Data records Block Start

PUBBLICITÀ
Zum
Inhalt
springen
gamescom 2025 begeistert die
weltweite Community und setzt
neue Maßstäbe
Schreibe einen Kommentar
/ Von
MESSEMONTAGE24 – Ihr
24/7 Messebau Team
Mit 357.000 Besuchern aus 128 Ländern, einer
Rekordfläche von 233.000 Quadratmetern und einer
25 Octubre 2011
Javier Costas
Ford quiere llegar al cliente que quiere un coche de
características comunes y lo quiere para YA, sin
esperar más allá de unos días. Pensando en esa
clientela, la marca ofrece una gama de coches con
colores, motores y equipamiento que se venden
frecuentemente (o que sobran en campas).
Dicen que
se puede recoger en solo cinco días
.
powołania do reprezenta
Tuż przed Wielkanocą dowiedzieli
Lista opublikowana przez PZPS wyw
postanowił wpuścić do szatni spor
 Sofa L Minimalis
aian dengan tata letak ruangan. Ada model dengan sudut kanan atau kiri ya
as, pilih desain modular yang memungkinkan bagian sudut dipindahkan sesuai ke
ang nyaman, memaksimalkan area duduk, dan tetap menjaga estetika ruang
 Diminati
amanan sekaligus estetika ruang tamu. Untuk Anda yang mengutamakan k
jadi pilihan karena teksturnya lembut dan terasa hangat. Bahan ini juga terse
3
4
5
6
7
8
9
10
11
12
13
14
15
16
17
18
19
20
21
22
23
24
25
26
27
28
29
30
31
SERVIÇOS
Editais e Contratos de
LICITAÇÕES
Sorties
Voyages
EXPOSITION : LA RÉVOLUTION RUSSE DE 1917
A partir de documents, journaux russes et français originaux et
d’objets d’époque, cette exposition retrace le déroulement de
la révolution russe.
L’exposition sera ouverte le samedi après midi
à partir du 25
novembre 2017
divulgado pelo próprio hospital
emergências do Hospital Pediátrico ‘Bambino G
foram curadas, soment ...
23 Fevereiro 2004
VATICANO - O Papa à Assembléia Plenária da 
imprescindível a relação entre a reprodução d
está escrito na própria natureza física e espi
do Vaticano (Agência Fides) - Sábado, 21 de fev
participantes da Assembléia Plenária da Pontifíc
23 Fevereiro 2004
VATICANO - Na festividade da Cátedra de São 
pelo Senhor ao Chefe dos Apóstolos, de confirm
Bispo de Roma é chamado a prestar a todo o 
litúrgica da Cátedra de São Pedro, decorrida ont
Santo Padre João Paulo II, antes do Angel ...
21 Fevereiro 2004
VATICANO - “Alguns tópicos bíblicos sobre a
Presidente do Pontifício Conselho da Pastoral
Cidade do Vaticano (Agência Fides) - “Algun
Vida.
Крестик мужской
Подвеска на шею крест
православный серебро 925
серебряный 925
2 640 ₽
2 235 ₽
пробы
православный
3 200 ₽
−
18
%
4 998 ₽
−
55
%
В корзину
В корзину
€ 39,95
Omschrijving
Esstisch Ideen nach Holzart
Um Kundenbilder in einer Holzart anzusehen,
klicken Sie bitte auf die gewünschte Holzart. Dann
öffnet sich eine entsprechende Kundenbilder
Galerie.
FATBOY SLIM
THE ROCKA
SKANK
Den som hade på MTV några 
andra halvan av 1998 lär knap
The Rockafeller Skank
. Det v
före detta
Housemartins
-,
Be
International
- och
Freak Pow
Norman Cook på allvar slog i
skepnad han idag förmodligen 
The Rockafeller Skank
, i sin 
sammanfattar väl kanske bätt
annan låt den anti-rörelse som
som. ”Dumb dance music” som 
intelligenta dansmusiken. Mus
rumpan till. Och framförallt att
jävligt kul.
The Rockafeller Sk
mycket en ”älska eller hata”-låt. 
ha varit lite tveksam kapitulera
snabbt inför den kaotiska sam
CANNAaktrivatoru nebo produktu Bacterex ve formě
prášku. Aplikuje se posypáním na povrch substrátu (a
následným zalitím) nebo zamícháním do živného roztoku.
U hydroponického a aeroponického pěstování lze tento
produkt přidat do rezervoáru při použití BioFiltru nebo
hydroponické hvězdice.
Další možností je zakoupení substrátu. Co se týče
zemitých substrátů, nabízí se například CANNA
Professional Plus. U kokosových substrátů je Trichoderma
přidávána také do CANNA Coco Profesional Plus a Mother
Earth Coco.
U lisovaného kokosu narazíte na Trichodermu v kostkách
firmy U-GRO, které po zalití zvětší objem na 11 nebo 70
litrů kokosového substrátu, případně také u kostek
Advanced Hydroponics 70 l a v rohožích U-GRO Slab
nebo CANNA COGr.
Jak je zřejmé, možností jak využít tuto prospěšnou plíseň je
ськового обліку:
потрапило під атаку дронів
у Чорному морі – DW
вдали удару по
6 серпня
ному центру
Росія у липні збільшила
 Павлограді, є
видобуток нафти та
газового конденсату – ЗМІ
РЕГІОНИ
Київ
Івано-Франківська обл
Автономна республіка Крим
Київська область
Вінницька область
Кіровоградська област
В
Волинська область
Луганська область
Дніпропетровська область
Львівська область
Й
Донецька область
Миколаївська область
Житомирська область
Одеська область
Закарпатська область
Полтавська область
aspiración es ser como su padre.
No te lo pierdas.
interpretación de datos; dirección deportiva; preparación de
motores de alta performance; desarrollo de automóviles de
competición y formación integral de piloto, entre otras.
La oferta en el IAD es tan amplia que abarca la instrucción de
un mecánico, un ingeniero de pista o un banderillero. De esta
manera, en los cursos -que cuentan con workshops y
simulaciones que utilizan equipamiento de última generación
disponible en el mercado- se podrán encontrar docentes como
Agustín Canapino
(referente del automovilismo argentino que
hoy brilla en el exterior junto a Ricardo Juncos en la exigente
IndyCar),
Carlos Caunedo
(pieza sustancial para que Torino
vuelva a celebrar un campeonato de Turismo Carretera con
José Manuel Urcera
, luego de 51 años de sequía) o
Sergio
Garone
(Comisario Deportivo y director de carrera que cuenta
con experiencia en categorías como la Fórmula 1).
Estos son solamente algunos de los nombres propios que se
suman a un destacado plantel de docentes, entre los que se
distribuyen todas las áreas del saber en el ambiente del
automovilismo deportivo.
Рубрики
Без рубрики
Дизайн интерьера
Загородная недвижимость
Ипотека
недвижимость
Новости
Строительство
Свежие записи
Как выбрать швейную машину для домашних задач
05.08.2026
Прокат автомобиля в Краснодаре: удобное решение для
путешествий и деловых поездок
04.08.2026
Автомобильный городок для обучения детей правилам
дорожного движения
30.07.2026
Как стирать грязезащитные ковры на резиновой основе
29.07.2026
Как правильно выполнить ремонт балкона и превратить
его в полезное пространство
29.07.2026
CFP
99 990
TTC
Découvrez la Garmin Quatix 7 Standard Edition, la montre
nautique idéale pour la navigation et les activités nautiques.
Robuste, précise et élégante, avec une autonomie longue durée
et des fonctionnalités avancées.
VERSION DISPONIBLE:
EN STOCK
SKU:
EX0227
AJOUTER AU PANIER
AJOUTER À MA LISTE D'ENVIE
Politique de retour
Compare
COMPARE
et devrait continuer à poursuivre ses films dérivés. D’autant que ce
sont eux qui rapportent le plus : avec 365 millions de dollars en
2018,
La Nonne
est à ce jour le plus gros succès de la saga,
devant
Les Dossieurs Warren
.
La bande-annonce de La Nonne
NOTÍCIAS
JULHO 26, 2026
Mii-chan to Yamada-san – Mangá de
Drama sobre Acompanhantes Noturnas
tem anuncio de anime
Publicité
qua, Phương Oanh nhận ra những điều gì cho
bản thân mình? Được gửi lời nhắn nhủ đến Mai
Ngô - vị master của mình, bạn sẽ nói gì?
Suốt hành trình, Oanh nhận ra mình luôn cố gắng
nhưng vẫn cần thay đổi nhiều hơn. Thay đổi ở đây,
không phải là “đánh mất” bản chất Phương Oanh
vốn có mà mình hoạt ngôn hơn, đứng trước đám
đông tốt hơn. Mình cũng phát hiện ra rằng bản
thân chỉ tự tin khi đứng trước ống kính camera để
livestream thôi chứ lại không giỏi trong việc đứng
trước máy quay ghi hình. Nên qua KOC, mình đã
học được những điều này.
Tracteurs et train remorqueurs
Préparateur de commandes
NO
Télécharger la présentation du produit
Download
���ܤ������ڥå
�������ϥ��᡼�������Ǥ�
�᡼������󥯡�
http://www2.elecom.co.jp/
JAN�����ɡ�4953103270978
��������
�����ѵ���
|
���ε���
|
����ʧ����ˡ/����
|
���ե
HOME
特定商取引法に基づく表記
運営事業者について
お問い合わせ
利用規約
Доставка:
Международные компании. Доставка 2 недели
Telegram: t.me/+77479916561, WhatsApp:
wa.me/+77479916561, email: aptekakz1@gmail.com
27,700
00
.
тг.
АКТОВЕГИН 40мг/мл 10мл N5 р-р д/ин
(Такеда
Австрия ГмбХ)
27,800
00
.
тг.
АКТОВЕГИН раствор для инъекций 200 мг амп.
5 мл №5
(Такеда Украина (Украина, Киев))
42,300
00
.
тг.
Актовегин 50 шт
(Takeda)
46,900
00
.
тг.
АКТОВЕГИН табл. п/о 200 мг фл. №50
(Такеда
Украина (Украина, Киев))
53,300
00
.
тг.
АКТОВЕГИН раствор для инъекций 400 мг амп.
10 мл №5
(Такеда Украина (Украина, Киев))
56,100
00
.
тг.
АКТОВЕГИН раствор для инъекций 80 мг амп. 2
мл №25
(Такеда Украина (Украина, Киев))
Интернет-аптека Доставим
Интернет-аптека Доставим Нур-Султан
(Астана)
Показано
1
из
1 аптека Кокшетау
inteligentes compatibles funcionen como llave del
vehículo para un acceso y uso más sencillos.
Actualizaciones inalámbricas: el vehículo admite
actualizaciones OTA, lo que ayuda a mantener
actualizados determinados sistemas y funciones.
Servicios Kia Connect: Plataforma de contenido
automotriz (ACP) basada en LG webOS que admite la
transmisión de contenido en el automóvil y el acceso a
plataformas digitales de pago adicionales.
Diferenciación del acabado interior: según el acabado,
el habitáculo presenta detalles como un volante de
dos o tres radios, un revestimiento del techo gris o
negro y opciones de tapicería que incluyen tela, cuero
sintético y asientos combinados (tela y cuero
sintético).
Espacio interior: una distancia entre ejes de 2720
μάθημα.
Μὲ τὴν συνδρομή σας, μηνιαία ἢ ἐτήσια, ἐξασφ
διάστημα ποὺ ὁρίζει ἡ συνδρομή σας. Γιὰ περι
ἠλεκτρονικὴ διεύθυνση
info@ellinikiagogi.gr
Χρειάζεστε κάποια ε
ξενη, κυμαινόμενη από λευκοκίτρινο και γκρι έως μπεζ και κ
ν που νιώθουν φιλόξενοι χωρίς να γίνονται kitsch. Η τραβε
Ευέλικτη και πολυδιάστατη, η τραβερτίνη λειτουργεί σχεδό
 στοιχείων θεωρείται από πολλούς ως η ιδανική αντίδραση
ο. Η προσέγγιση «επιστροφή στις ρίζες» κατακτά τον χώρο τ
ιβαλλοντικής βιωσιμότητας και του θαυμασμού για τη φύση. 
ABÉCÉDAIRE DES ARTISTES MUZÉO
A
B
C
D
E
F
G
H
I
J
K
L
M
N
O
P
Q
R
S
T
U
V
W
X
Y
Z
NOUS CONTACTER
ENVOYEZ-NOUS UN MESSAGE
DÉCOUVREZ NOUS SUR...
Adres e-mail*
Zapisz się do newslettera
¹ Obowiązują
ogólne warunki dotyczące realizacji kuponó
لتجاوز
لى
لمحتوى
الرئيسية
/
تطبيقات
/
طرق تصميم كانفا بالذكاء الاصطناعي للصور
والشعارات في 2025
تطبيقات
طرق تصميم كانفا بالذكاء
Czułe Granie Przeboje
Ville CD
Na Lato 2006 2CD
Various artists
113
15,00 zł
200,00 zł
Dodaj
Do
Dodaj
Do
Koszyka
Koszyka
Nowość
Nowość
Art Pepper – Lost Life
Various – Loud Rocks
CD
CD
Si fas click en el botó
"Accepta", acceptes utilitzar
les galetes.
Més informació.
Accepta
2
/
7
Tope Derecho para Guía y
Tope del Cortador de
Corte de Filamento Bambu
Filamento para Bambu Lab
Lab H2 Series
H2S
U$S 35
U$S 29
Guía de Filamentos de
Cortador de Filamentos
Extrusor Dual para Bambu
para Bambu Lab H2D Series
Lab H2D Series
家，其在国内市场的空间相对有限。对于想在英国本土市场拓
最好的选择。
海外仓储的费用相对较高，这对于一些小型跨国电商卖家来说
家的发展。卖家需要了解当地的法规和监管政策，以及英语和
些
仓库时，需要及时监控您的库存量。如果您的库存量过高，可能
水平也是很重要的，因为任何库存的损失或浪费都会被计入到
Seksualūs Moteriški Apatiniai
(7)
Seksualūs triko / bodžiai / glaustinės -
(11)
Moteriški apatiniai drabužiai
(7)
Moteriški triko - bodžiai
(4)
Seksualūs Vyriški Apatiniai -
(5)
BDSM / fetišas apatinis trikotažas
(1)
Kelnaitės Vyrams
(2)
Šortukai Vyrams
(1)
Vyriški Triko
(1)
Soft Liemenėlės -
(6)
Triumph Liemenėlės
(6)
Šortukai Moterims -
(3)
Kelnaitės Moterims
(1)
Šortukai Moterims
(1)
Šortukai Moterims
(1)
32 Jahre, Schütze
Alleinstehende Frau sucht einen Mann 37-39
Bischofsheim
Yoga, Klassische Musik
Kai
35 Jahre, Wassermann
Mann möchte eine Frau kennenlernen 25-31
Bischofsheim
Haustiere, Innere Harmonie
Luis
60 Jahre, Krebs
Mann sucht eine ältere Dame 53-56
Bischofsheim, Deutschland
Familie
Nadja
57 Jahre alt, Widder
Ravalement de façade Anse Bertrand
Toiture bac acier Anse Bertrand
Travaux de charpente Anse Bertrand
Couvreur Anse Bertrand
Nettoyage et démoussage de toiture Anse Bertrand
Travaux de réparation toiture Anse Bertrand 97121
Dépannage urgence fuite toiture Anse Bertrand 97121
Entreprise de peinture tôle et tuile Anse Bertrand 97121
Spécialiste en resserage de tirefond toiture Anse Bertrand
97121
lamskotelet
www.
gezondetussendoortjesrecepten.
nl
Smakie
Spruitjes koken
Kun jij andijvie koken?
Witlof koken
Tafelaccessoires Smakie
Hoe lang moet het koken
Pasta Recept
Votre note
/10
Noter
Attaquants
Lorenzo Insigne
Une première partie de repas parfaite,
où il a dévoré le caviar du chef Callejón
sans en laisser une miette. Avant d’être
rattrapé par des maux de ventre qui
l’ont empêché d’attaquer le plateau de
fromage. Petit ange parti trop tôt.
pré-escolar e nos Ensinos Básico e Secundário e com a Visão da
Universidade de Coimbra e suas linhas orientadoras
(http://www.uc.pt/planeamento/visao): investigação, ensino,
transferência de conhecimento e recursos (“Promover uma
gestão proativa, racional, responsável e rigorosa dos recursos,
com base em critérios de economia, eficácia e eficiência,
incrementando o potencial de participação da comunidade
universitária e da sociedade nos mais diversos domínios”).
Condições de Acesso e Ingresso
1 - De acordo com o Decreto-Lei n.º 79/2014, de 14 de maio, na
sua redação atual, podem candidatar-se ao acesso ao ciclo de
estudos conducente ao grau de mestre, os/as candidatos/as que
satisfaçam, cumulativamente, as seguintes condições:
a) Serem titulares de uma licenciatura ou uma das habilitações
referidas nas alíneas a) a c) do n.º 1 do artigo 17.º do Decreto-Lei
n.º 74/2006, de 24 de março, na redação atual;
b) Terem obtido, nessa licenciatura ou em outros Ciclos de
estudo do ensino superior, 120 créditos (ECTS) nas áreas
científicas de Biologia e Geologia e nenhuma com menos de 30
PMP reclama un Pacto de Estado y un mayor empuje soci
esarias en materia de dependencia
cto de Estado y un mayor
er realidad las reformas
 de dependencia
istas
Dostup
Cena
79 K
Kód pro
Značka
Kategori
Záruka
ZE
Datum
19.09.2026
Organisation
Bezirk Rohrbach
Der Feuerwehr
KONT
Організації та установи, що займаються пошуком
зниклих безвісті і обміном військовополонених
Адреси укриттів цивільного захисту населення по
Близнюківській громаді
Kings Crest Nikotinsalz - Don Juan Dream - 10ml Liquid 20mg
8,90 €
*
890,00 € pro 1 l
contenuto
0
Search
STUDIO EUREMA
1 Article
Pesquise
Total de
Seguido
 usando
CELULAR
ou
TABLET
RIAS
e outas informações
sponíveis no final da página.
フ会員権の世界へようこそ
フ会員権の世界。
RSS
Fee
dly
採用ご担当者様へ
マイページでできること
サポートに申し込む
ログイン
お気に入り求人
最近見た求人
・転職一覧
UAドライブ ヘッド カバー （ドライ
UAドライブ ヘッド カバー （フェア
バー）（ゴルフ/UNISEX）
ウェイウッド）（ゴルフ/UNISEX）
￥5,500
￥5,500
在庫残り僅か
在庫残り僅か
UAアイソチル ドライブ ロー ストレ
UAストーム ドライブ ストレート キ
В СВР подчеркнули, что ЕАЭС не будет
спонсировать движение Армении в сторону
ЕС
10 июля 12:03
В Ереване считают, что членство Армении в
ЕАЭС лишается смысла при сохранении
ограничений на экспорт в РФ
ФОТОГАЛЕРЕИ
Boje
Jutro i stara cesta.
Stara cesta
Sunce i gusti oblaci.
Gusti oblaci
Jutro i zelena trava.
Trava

Data records Block End

### Work order
Repeat word for word the part of the listing that runs from its start through the line containing "EXPOSITION : LA RÉVOLUTION RUSSE DE 1917".

### Solution for this exercise
PUBBLICITÀ
Zum
Inhalt
springen
gamescom 2025 begeistert die
weltweite Community und setzt
neue Maßstäbe
Schreibe einen Kommentar
/ Von
MESSEMONTAGE24 – Ihr
24/7 Messebau Team
Mit 357.000 Besuchern aus 128 Ländern, einer
Rekordfläche von 233.000 Quadratmetern und einer
25 Octubre 2011
Javier Costas
Ford quiere llegar al cliente que quiere un coche de
características comunes y lo quiere para YA, sin
esperar más allá de unos días. Pensando en esa
clientela, la marca ofrece una gama de coches con
colores, motores y equipamiento que se venden
frecuentemente (o que sobran en campas).
Dicen que
se puede recoger en solo cinco días
.
powołania do reprezenta
Tuż przed Wielkanocą dowiedzieli
Lista opublikowana przez PZPS wyw
postanowił wpuścić do szatni spor
 Sofa L Minimalis
aian dengan tata letak ruangan. Ada model dengan sudut kanan atau kiri ya
as, pilih desain modular yang memungkinkan bagian sudut dipindahkan sesuai ke
ang nyaman, memaksimalkan area duduk, dan tetap menjaga estetika ruang
 Diminati
amanan sekaligus estetika ruang tamu. Untuk Anda yang mengutamakan k
jadi pilihan karena teksturnya lembut dan terasa hangat. Bahan ini juga terse
3
4
5
6
7
8
9
10
11
12
13
14
15
16
17
18
19
20
21
22
23
24
25
26
27
28
29
30
31
SERVIÇOS
Editais e Contratos de
LICITAÇÕES
Sorties
Voyages
EXPOSITION : LA RÉVOLUTION RUSSE DE 1917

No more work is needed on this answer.